### ABOUT THIS TASK
Run through the records and show each line that includes the string "tools".

### RECORDS TO PROCESS
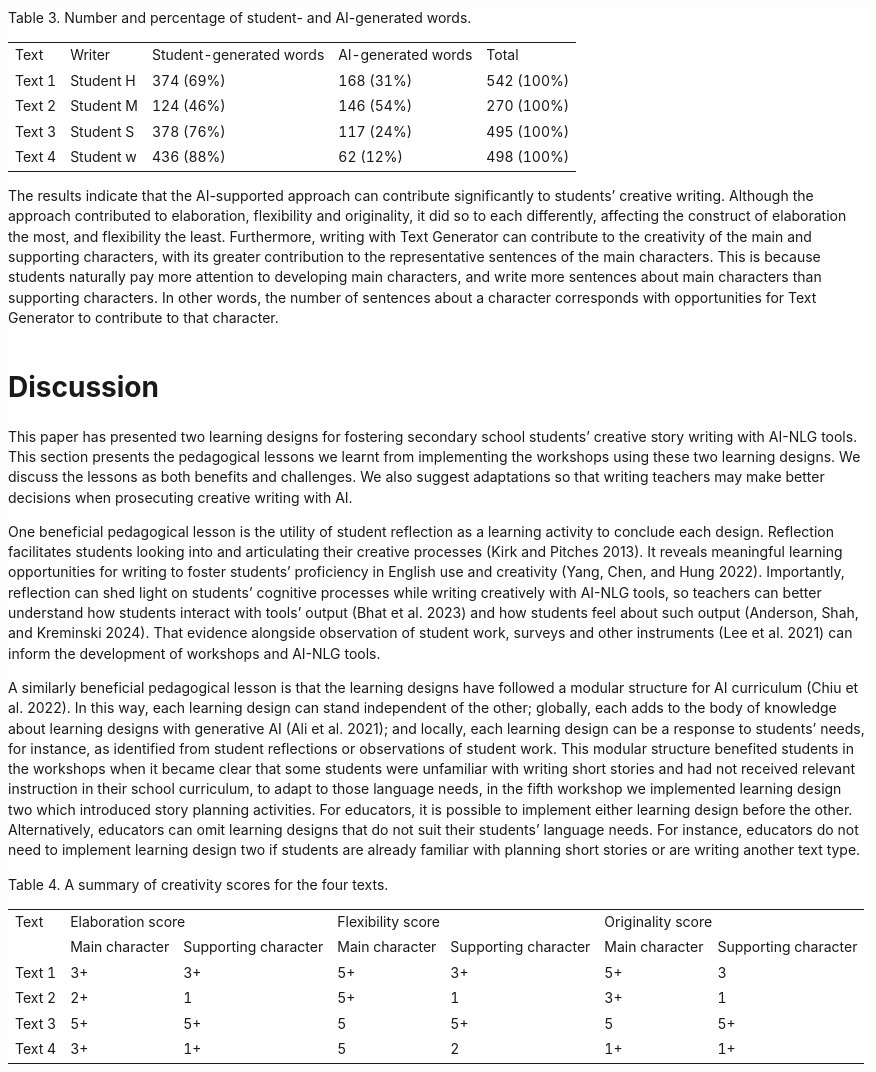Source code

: Table 3. Number and percentage of student- and AI-generated words.   

<html><body><table><tr><td>Text</td><td>Writer</td><td>Student-generated words</td><td>Al-generated words</td><td>Total</td></tr><tr><td>Text 1</td><td>Student H</td><td>374 (69%)</td><td>168 (31%)</td><td>542 (100%)</td></tr><tr><td>Text 2</td><td>Student M</td><td>124 (46%)</td><td>146 (54%)</td><td>270 (100%)</td></tr><tr><td>Text 3</td><td>Student S</td><td>378 (76%)</td><td>117 (24%)</td><td>495 (100%)</td></tr><tr><td>Text 4</td><td>Student w</td><td>436 (88%)</td><td>62 (12%)</td><td>498 (100%)</td></tr></table></body></html>

The results indicate that the AI-supported approach can contribute significantly to students’ creative writing. Although the approach contributed to elaboration, flexibility and originality, it did so to each differently, affecting the construct of elaboration the most, and flexibility the least. Furthermore, writing with Text Generator can contribute to the creativity of the main and supporting characters, with its greater contribution to the representative sentences of the main characters. This is because students naturally pay more attention to developing main characters, and write more sentences about main characters than supporting characters. In other words, the number of sentences about a character corresponds with opportunities for Text Generator to contribute to that character.

# Discussion

This paper has presented two learning designs for fostering secondary school students’ creative story writing with AI-NLG tools. This section presents the pedagogical lessons we learnt from implementing the workshops using these two learning designs. We discuss the lessons as both benefits and challenges. We also suggest adaptations so that writing teachers may make better decisions when prosecuting creative writing with AI.

One beneficial pedagogical lesson is the utility of student reflection as a learning activity to conclude each design. Reflection facilitates students looking into and articulating their creative processes (Kirk and Pitches 2013). It reveals meaningful learning opportunities for writing to foster students’ proficiency in English use and creativity (Yang, Chen, and Hung 2022). Importantly, reflection can shed light on students’ cognitive processes while writing creatively with AI-NLG tools, so teachers can better understand how students interact with tools’ output (Bhat et al. 2023) and how students feel about such output (Anderson, Shah, and Kreminski 2024). That evidence alongside observation of student work, surveys and other instruments (Lee et al. 2021) can inform the development of workshops and AI-NLG tools.

A similarly beneficial pedagogical lesson is that the learning designs have followed a modular structure for AI curriculum (Chiu et al. 2022). In this way, each learning design can stand independent of the other; globally, each adds to the body of knowledge about learning designs with generative AI (Ali et al. 2021); and locally, each learning design can be a response to students’ needs, for instance, as identified from student reflections or observations of student work. This modular structure benefited students in the workshops when it became clear that some students were unfamiliar with writing short stories and had not received relevant instruction in their school curriculum, to adapt to those language needs, in the fifth workshop we implemented learning design two which introduced story planning activities. For educators, it is possible to implement either learning design before the other. Alternatively, educators can omit learning designs that do not suit their students’ language needs. For instance, educators do not need to implement learning design two if students are already familiar with planning short stories or are writing another text type.

Table 4. A summary of creativity scores for the four texts.   

<html><body><table><tr><td rowspan="2">Text</td><td colspan="2">Elaboration score</td><td colspan="2">Flexibility score</td><td colspan="2">Originality score</td></tr><tr><td>Main character</td><td>Supporting character</td><td>Main character</td><td>Supporting character</td><td>Main character</td><td>Supporting character</td></tr><tr><td>Text 1</td><td>3+</td><td>3+</td><td> 5+</td><td>3+</td><td>5+</td><td>3</td></tr><tr><td>Text 2</td><td>2+</td><td>1</td><td>5+</td><td>1</td><td>3+</td><td>1</td></tr><tr><td>Text 3</td><td>5+</td><td>5+</td><td>5</td><td>5+</td><td>5</td><td>5+</td></tr><tr><td>Text 4</td><td> 3+</td><td>1+</td><td>5</td><td>2</td><td>1+</td><td>1+</td></tr></table></body></html>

### ANSWER TO THIS PROBLEM
This paper has presented two learning designs for fostering secondary school students’ creative story writing with AI-NLG tools. This section presents the pedagogical lessons we learnt from implementing the workshops using these two learning designs. We discuss the lessons as both benefits and challenges. We also suggest adaptations so that writing teachers may make better decisions when prosecuting creative writing with AI.
One beneficial pedagogical lesson is the utility of student reflection as a learning activity to conclude each design. Reflection facilitates students looking into and articulating their creative processes (Kirk and Pitches 2013). It reveals meaningful learning opportunities for writing to foster students’ proficiency in English use and creativity (Yang, Chen, and Hung 2022). Importantly, reflection can shed light on students’ cognitive processes while writing creatively with AI-NLG tools, so teachers can better understand how students interact with tools’ output (Bhat et al. 2023) and how students feel about such output (Anderson, Shah, and Kreminski 2024). That evidence alongside observation of student work, surveys and other instruments (Lee et al. 2021) can inform the development of workshops and AI-NLG tools.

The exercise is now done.